出会い
真っ暗な洞窟に、一人の女性が住んでいた。
「今日は待ちに待った満月ね。天馬たちが遊びに来てくれるはずだけど……彼らは私を見ても怖がらないからホッとする。シアナ、もう夜になったかしら?」
「ええ、もうすぐですよ、メデューサ様」
彼女の話し相手のシアナはシュウシュウ言いながら彼女に答えた。
正確に言うとシアナたち、だったが。
「ああ、早く夜にならないかしら」
「メデューサ様、いいかげん日の光を浴びたらどうですか? 体に良くないですよ」
「そんなこと言ったって。怖いんだもの。私を見て怯える人たちが。きっとまた私を見て叫ぶわ。化け物だって」
シアナたちは黙った。
「でも、よくよく考えてみたら、化け物がいる洞窟になんて誰も近づきはしないわよね。思い切って出てみようかしら」
そう言うと、メデューサは洞窟の入り口へと進んでいった。
太陽は完全に沈んでおらず、夕日の赤い光に照らされて、青銅色のメデューサの顔色が一瞬良く見えた。彼女の頭髪はすべて醜い姿をしたヘビだった。シアナの正体である。

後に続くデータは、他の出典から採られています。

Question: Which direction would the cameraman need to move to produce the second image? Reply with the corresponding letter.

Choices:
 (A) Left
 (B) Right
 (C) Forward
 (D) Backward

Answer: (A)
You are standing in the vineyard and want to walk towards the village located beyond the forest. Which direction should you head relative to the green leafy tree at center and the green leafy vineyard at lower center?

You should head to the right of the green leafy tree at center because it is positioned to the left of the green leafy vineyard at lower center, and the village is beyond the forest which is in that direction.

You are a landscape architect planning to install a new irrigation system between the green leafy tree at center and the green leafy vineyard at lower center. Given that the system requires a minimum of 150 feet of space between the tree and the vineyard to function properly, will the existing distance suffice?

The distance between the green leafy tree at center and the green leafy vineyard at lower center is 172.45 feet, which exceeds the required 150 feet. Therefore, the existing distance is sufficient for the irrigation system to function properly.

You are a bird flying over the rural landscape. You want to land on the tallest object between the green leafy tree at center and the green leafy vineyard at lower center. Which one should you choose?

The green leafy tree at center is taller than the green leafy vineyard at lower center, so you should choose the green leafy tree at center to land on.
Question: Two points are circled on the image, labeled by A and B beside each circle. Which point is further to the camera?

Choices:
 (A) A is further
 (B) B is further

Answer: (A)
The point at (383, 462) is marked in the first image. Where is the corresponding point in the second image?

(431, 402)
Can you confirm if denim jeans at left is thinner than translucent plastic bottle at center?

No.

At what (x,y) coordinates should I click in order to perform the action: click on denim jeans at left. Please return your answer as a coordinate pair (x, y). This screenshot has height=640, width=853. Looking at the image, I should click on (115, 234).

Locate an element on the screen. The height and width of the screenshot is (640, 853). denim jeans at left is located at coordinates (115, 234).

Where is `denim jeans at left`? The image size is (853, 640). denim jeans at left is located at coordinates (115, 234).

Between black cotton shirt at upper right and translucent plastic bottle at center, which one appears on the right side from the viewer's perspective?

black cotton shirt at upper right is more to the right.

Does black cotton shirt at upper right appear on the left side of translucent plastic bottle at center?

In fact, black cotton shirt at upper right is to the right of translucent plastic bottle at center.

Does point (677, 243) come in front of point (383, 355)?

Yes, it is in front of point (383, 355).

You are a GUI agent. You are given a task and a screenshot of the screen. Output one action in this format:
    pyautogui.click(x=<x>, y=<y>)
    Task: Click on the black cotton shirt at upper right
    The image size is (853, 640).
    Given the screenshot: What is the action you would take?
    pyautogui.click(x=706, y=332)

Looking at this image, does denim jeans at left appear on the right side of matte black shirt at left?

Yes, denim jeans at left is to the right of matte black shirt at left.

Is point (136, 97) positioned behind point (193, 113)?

「ほらね、誰もいない。あー、なんて気持ちいいんだろう、外って」
「だから言ってるじゃないですか、昼間も堂々出ればいいんですよ」
「そうね、検討してみる。あのね、シアナ。年頃の女の子ってのは、傷つきやすいものなの」
「だから、何です?」
「あなたって鈍感な人ね」
「人じゃないですから」
「ああ言えばこう言うんだから」
その時、シアナたちが一斉にある方向へと鎌首をもたげた。
「なに、どうしたの?」
異変に気付いたメデューサは耳を澄ませた。
「シアナ、人の声がする……それもたくさん」
「行ってみましょう」
「えっ、行くの?」
「もちろん。尋常じゃない様子ですから」
「もう、野次馬……じゃなかった、野次ヘビなんだから」
シアナたちの先導に任せて、メデューサは身を潜めつつ、声のする方へと進んだ。
「…!!…」
メデューサのはるか前方の草原で、剣の小競り合いが始まっていた。
(なんなの、これ)
見ていると、一人の騎士風の若者に対して、複数の覆面の男たちが襲いかかっていた。
(メデューサ様、どうやらこれは旅人が盗賊に襲われているようでございます)
(そっ、そうみたいね。で、どうすればいいの、私?)
(当然、傍観でしょう)
(やだ、シアナ、あなたって意外と冷たいのね)
(意外とじゃなくて冷たいですよ、知ってるでしょう)
そうこうしているうちに、若者は賊らしき男たちに取り囲まれた。
「だめっ!」
(あっ、メデューサ様!)
思わずメデューサは草むらの陰から飛び出していた。
「ひぃぃ……!!」
賊の男たちから悲鳴が上がった。
男たちから少し距離があったが、メデューサの、うねる髪の毛、そして青銅の肌を見てとったらしい。
「ゴルゴンだ……ほんとにいやがった」
(嫌な呼びかた……)
メデューサはくじけそうになった。
だが、囲まれている若者は苦しそうにうめき、片膝をついている。どこからか出血しているのか、衣服は血まみれだった。
助けなくちゃ、と思った。
「おい、ヤバイぜ。石にされるんだろ……」
「しかし、とどめを」
「あの化け物がとどめをさしてくれるだろうよ」
そう言って一人が背を向けたとたん、他の者も続いて、馬に乗って走り去った。
草原には傷ついた若者とメデューサだけが取り残された。
(どうしよう)
「助けるんでしょ、あの男を」
「シアナ、でも……」
「ほっとけば死ぬんじゃないですか、あの様子では」
メデューサは、おそるおそる若者の方へと近づいていった。
若者は激しい息をついていたが、メデューサの気配に気付くと、剣を彼女に向けた。
「近寄るな……!」
メデューサは立ち止まった。
また、あの言葉を言われる。
しかし、次の瞬間、バサリと大きな音がした。
若者はその場に倒れていた。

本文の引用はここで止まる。